«Догмэн»: Собака бывает кусачей
На камеру лает собака, мускулистый, лоснящийся питбуль, с клыков капает мутная слюна, безумный глаз налит кровью, когти царапают железо стола, похожего на хирургический. Худший ночной кошмар, вот-вот прыгнет и загрызет. Но это не сон, а явь, не ЧП, а рабочие будни Марчелло (Марчелло Фонте), хозяина крохотного груминг-салона в центре забытого богом прибрежного курорта Parco degli abusivi («Парк нелегальных торговцев») к северу от Неаполя. Многоквартирные комплексы из стекла и бетона, оборудованные детские площадки (абсурдно диспропорциональные горки и песочницы будто нарисованы индифферентной кистью Люка Тёйманса), фонтаны и клумбы — продукт урбанистической лихорадки, всплеска ничем не подкрепленного оптимизма 1960-х; все нынче пришло в негодность, когда-то тут был город солнца, теперь руины ядерной зимы. Но не морской ветер и соль тому причина. Та коррозия, что разъедает металл жилых конструкций, давно съела и души их обитателей. В городке правит мафия, и на благоустройство ей плевать. Она собирает оброк с местного «нобилитета», принадлежностью к которому так гордится Марчелло, да следит, чтобы держали рот на замке — вот и вся муниципальная политика.
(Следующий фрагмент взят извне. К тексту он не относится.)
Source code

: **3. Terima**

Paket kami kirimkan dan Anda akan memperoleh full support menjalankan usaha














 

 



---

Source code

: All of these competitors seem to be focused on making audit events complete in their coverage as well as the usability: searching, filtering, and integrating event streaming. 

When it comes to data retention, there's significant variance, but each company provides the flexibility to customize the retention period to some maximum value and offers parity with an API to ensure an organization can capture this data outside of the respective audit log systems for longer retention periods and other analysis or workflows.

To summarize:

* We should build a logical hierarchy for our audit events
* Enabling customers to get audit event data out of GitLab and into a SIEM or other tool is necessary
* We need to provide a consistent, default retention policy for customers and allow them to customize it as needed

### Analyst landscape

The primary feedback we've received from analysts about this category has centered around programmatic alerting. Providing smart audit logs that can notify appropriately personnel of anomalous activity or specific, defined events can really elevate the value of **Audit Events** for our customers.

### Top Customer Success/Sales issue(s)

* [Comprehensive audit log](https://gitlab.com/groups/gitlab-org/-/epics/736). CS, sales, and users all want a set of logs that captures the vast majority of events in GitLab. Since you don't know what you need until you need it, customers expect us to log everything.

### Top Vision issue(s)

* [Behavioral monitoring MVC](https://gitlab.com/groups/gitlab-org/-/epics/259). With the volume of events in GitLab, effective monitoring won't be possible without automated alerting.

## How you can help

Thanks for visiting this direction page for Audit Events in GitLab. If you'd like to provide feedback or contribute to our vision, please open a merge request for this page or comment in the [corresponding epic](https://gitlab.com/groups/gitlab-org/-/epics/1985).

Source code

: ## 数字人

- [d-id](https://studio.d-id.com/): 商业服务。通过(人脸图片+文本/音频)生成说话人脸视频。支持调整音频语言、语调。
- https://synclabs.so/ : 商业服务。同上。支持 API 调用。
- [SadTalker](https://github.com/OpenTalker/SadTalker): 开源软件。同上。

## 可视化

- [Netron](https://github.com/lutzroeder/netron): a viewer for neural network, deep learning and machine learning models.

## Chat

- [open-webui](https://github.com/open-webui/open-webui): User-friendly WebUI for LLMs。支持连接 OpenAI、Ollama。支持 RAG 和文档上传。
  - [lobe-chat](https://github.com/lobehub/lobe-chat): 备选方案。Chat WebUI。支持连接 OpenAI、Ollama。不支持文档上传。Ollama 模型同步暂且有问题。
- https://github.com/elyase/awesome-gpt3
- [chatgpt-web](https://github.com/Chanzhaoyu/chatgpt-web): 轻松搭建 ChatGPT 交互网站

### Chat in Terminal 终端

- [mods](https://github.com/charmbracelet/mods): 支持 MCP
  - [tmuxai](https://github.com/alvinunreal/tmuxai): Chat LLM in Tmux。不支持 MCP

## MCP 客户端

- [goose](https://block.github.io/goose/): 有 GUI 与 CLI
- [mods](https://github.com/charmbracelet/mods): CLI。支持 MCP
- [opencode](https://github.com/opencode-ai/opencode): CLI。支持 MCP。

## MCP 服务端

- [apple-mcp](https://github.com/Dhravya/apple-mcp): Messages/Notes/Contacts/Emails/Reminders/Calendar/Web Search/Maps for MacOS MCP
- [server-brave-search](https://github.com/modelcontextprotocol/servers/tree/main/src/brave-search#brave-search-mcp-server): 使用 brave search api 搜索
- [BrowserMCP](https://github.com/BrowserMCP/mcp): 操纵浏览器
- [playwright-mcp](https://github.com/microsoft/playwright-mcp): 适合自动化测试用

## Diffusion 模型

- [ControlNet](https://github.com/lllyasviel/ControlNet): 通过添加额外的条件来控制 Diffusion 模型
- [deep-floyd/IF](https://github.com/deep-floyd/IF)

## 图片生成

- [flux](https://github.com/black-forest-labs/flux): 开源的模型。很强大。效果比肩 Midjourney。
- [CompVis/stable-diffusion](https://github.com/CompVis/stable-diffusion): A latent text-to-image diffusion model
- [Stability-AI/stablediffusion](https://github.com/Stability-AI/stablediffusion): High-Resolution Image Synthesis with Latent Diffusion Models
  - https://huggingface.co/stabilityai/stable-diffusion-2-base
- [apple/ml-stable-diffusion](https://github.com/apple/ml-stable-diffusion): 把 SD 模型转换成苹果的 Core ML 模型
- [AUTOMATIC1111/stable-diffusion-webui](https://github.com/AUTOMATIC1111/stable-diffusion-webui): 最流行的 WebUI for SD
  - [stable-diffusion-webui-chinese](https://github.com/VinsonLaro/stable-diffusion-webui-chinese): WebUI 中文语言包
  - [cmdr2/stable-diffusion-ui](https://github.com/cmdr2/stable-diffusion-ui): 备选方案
Марчелло каждая собака знает. Лучшие друзья человека предоставлены сами себе, хозяева давно превратились в волков, и только Марчелло не забыл язык и этикет общения. Иногда случается недопонимание, как с питбулем, но терпение и ласка преодолеют любые трудности перевода. С людьми ему не в пример тяжелее. Взять хотя бы Симоне (Эдоардо Песке), смахивающего на Джейка Ламотту из «Бешеного быка» громилу-наркомана, промышляющего грабежом. Утихомирить этого безумца Марчелло удается только при помощи «волшебного» порошка. В обществе себе подобных он замыкает пищевую цепочку. Более жалкого создания в «Парке нелегалов» нет. И название его салона Dogman хоть и звучит, как титр фильма о супергероях, на самом деле значит ровно противоположное — Марчелло недочеловек, ошибка природы. Если бы не приторговывал он кокаином, без которого и бандюки, и буржуа культурно отдыхать не умеют, давно бы уже сожрала его стая, не подавившись.
Впрочем, так и произойдет. Наигравшись за полчаса в любимый материал — байки из гангста-склепа (удивительная, конечно, способность Гарроне живописать криминал не только с симпатией, но и состраданием, вознося тяжкие и особо тяжкие до классовой борьбы), режиссер подпустит достоевщины. Череде издевательств и несправедливостей несть конца. Марчелло сядет за Симоне в тюрьму, потеряет друзей, семью, кров и средства к пропитанию. А вместо награды за преданность получит лишь новую порцию тумаков и оскорблений. А что тут удивительного? Для хищников Марчелло сродни чихуахуа, которую во время ограбления засунули подыхать в морозилку, чтобы не тявкала — мелкое животное, не добыча даже, а просто жертва на пути к цели.
Даже юродивого можно разозлить. Бесправный, забитый Марчелло восстанет против заведенного порядка вещей. Хитростью он заманит Симоне в западню и наконец-то отомстит за годы издевательств и побоев. Впрочем, библейские мотивы у Гарроне — ложный след. Зритель с хорошим нюхом не купится на параллель Давид-Голиаф, не узрит в месседже общечеловеческой дидактики. Последние не станут первыми. Трансформация Марчелло совсем не чудо. Из недочеловека он превратится в зверя, притащит труп врага, словно охотничий трофей, показать вожакам стаи, чтобы знали — он свой.
Классическая тема о бунте маленького человека в притчевом изводе Гарроне, наверное, грешит излишней «складностью», да и серьезный тон ему не к лицу, сюда бы чуть больше черного юмора, как, допустим в недавнем Chien Самюэля Беншетри. Но разговаривая просто, громко и чуть ли не лозунгами, Гарроне все же не фальшивит. Мужественно констатирует, что времена хороших и плохих давно закончились. Остались только злые. Зло побеждает зло, и свой триумф нарекает справедливостью. В жизни простота безусловно хуже воровства, в искусстве, наоборот, бесценная редкость — и «Догмэн» как раз тот самый случай.